## Activity
How many lines in the listing below contain the string "ends"? Say only the number.

## Input data
::::::

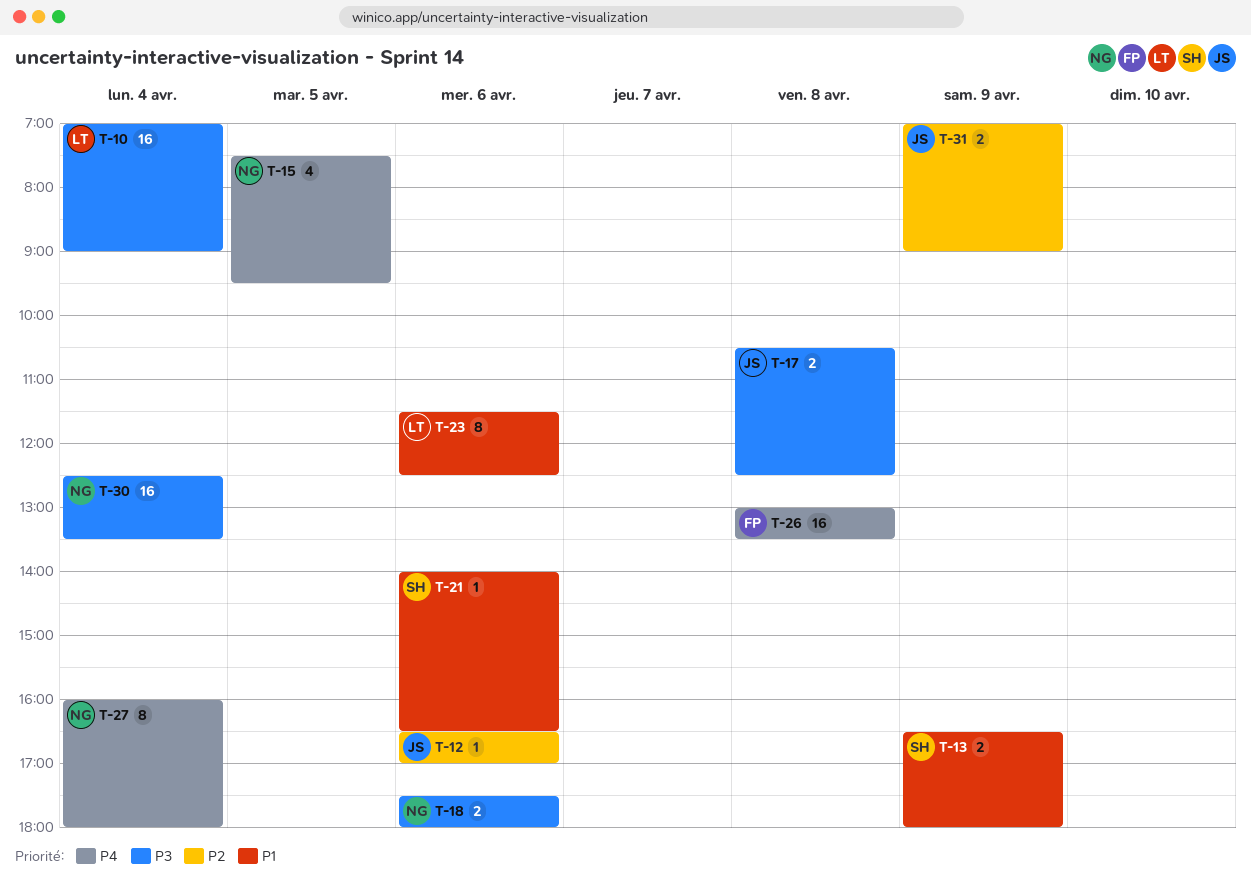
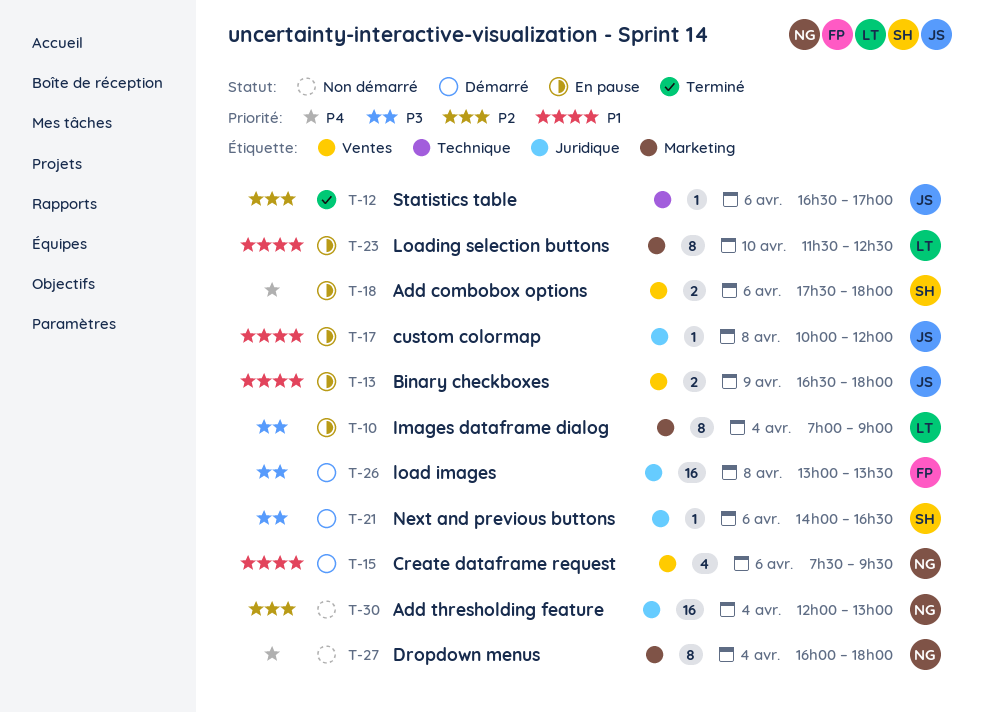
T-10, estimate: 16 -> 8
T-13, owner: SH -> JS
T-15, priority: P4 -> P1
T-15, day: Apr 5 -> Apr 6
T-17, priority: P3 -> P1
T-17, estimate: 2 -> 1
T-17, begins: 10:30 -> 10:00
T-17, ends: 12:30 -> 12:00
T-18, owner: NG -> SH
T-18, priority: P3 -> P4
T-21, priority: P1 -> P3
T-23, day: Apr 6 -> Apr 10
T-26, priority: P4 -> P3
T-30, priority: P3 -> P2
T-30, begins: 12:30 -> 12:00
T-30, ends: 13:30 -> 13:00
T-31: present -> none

::::::

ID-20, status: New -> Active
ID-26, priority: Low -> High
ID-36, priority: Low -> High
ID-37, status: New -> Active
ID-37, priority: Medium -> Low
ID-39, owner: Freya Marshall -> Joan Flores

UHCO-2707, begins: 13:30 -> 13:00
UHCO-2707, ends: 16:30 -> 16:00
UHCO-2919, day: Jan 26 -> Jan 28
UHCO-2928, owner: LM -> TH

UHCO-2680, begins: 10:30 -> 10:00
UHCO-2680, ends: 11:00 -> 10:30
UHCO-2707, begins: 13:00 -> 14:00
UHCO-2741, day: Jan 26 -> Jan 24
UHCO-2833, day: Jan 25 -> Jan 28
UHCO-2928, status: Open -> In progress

::::::

## Final answer
4